What is being asked
Repeat the listing exactly. Any picture in it should be left out of the copy.

◇ ◇ ◇ ◇ ◇

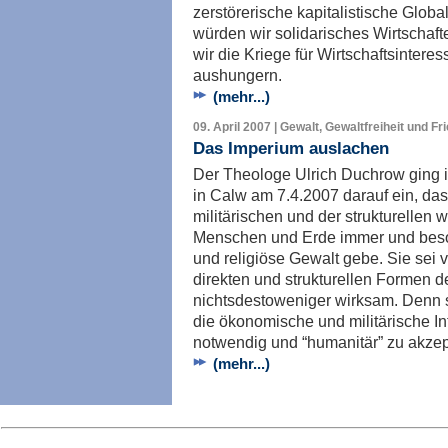
zerstörerische kapitalistische Glob
würden wir solidarisches Wirtschaft
wir die Kriege für Wirtschaftsinter
aushungern.
(mehr...)
09. April 2007 | Gewalt, Gewaltfreiheit und Fr
Das Imperium auslachen
Der Theologe Ulrich Duchrow ging 
in Calw am 7.4.2007 darauf ein, das
militärischen und der strukturellen 
Menschen und Erde immer und beson
und religiöse Gewalt gebe. Sie sei vi
direkten und strukturellen Formen d
nichtsdestoweniger wirksam. Denn s
die ökonomische und militärische In
notwendig und “humanitär” zu akzep
(mehr...)
Imp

◇ ◇ ◇ ◇ ◇

Task output
zerstörerische kapitalistische Glob
würden wir solidarisches Wirtschaft
wir die Kriege für Wirtschaftsinter
aushungern.
(mehr...)
09. April 2007 | Gewalt, Gewaltfreiheit und Fr
Das Imperium auslachen
Der Theologe Ulrich Duchrow ging 
in Calw am 7.4.2007 darauf ein, das
militärischen und der strukturellen 
Menschen und Erde immer und beson
und religiöse Gewalt gebe. Sie sei vi
direkten und strukturellen Formen d
nichtsdestoweniger wirksam. Denn s
die ökonomische und militärische In
notwendig und “humanitär” zu akzep
(mehr...)
Imp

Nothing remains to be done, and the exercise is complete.